Extracted entries Start Marker
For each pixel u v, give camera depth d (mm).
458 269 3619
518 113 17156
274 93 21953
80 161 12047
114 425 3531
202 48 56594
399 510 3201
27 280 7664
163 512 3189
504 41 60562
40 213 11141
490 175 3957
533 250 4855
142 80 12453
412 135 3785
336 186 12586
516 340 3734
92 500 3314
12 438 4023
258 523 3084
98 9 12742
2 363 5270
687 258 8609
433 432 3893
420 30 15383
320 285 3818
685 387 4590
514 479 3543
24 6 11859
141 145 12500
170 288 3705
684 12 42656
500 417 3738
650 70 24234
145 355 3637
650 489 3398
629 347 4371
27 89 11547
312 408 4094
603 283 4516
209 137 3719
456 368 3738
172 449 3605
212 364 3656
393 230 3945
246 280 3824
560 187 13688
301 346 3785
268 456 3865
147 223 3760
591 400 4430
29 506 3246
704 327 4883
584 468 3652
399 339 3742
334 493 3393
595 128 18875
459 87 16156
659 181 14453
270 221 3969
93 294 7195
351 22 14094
Extracted entries End Marker
Extracted entries Start Marker
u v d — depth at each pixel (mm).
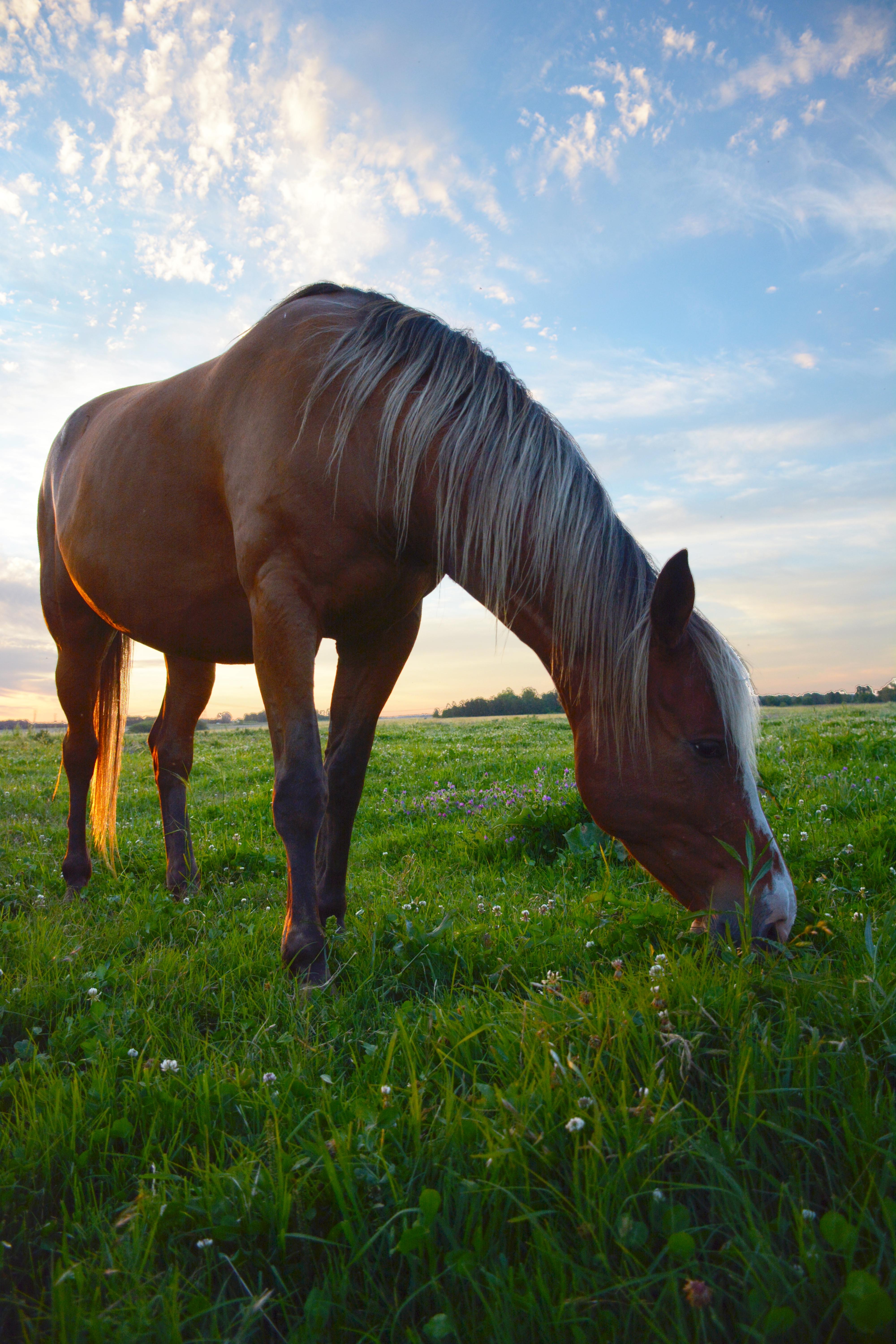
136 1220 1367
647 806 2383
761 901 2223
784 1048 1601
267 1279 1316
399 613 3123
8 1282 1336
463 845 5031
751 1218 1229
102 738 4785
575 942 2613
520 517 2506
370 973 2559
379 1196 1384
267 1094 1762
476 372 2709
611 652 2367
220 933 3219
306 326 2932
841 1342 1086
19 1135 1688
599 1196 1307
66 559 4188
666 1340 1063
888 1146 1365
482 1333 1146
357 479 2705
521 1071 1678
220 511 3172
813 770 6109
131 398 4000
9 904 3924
Extracted entries End Marker
Extracted entries Start Marker
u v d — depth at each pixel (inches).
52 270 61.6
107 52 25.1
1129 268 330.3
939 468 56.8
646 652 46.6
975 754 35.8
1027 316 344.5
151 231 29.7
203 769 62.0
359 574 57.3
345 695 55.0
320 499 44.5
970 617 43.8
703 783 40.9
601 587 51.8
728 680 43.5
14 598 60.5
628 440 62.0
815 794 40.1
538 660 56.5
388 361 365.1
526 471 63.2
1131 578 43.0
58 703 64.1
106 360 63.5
Extracted entries End Marker
> What to work on
In the data above, find the line with "For each pixel u v, give camera depth d (mm)." and the line with "351 22 14094". Retype both, plus every line between them, exactly.

> Written response
For each pixel u v, give camera depth d (mm).
458 269 3619
518 113 17156
274 93 21953
80 161 12047
114 425 3531
202 48 56594
399 510 3201
27 280 7664
163 512 3189
504 41 60562
40 213 11141
490 175 3957
533 250 4855
142 80 12453
412 135 3785
336 186 12586
516 340 3734
92 500 3314
12 438 4023
258 523 3084
98 9 12742
2 363 5270
687 258 8609
433 432 3893
420 30 15383
320 285 3818
685 387 4590
514 479 3543
24 6 11859
141 145 12500
170 288 3705
684 12 42656
500 417 3738
650 70 24234
145 355 3637
650 489 3398
629 347 4371
27 89 11547
312 408 4094
603 283 4516
209 137 3719
456 368 3738
172 449 3605
212 364 3656
393 230 3945
246 280 3824
560 187 13688
301 346 3785
268 456 3865
147 223 3760
591 400 4430
29 506 3246
704 327 4883
584 468 3652
399 339 3742
334 493 3393
595 128 18875
459 87 16156
659 181 14453
270 221 3969
93 294 7195
351 22 14094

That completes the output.